Famous Toastery chief dishes on restaurant group’s growth
Childhood friends Robert Maynard and Brian Burchill are gradually breaking through what they call “the boring casual breakfast segment” in building Davidson-based Famous Toastery into a chain of about 40 restaurants, half in North Carolina. Entrepreneur Magazine’s Franchise 500 listed the chain as one of the companies to look out for this year, and plans call for five more stores to open in the Charlotte area. Maynard talked about the business in an interview that is slightly edited for clarity.
Where did you grow up, where did you go to school and how did you get to Charlotte?
I grew up in the Bronx and then moved to Long Island where I met Brian. After high school, it became clear that college was not the right choice for me. I didn’t agree with all the debt and time involved. I always knew I would be an entrepreneur, always knew I was meant to make my own way, and the best way to learn as an entrepreneur is on the job. I started visiting Charlotte and Davidson in the early 2000s and fell in love. After living in Manhattan for 20 years, the change of scenery was welcome not only for Brian and myself, but also offered a fresh new place for our business.
How much experience did you have in restaurants before starting Famous Toastery?
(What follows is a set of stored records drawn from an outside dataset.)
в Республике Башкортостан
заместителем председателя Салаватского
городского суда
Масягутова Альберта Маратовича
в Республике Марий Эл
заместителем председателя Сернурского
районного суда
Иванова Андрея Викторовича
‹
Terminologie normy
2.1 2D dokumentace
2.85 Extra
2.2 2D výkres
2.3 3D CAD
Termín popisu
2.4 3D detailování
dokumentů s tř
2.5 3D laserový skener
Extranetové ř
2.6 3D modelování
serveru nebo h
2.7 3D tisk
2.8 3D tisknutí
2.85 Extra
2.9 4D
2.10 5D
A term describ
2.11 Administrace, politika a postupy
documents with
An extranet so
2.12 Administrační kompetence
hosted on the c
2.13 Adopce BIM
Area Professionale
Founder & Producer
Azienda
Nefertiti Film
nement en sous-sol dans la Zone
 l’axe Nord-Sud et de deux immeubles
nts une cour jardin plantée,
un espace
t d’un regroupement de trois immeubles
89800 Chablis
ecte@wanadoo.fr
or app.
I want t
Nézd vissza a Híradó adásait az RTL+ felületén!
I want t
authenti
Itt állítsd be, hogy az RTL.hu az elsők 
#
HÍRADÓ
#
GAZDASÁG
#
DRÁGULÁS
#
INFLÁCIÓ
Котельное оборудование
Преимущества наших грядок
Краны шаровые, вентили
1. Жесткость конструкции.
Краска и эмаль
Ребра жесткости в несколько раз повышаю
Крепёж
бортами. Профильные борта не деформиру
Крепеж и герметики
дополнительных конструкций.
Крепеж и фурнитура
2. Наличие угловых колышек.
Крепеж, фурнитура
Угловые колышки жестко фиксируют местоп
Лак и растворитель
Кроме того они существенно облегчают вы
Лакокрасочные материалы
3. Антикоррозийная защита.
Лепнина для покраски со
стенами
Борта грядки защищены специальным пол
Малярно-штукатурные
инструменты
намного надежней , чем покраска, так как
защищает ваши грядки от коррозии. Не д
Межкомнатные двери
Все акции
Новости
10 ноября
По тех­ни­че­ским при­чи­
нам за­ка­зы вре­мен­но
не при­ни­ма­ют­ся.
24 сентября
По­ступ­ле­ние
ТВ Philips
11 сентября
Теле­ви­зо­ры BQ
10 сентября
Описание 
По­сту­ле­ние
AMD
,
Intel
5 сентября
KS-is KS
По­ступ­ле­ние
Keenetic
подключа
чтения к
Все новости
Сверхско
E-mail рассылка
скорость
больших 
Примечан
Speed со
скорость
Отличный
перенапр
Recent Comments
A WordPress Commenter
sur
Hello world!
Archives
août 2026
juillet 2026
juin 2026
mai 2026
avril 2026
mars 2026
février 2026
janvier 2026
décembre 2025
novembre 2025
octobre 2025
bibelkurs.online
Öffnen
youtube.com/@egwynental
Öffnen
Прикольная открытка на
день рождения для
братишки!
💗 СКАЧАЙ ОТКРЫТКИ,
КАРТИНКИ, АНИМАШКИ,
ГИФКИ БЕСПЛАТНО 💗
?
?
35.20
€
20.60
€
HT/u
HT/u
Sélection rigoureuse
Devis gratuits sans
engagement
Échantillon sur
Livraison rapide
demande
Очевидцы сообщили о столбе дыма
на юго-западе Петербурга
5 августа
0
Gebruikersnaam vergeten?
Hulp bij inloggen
Zero. Brian worked in all the best restaurants in New York. I come from a banking and real estate background, but could speak his language because we grew up together, on the same block on Long Island and then in New York City. When the time came to open a business, partnering with Brian was a no brainer, and I trusted that his restaurant experience and my financial experience were a match made in heaven.
Who are your financial partners, if any?
Famous Toastery is solely owned by us.
How many stores do you want to open?
I feel like people get too caught up in the number of stores a company has and keep track of that number like a score. We don’t think that way at Famous Toastery. We are more concerned with serving locals quality breakfast and lunch, made from scratch, every day.
Is most of your growth through franchising?
Out of the 10 locations we are looking to open by 2020, three will be corporate owned, while seven will be franchises. We understand the ups and downs of owning and operating a restaurant and can relate to the challenges that come along with the territory.
How many units have closed over the period you have franchised the concept?
We have closed three locations since opening in 2005. They are three great examples of what happens when a business plan is not followed. People do not buy franchises to reinvent the wheel, but to own their own business within an existing structure in place, which we provide, and when that structure is compromised, problems begin to arise, which could lead to a closure.
For those who do choose to franchise with us, however, structure is essential, and we don’t advertise it falsely. When a franchisee first opens a Famous Toastery, they should be there seven days a week, from before the doors open until long after they are closed. It’s simple. We provide the structure, the brand, and the resources. After that, it is up to franchisees to work hard and create their own success. We are more mature now, and able to open corporate locations, so it allows us to be more selective with who franchises with us. I foresee that allowing us to avoid closures in the future.
What does a franchise cost?
We founded Famous Toastery in 2005 ,and it wasn’t until 2013 that we introduced franchising with a barebones location known as a “cold, dark, shell,” starting at $600,000 and going up from there. Of course, things can change depending on various factors, like the location being an existing restaurant already.
Is the declining number of family owned diners specializing in breakfast options helpful?
Famous Toastery’s success is due to being good at what we do. We have one goal: to provide our clients with excellent service across the board as well as excellent food made from scratch every day. We make everything in house. Every day, we roast our own turkey, fly in fresh lobster, roast our own corned beef hash, make our own dressings.
How does FT distinguish itself from casual breakfast chains like Denny’s and IHOP?
Comparing Famous Toastery to Denny’s and IHOP is like comparing apples to wrenches. Our food is fresh, served from 7 a.m. to 3 p.m. We don’t own fryers or heat lamps. Do we all serve breakfast foods? Sure, but that is about all we have in common. They do what they do well, and so do we.
What has been your biggest challenge with Famous Toastery?
Lately it has been employment. There are more jobs than there are people it seems. Personally, I am happy to see that employees have more of a voice in the workplace, that they get to dictate and demand more. Overall, I don’t see it as a challenge, but rather as an opportunity to use new regulations in place to my advantage and to hire better people.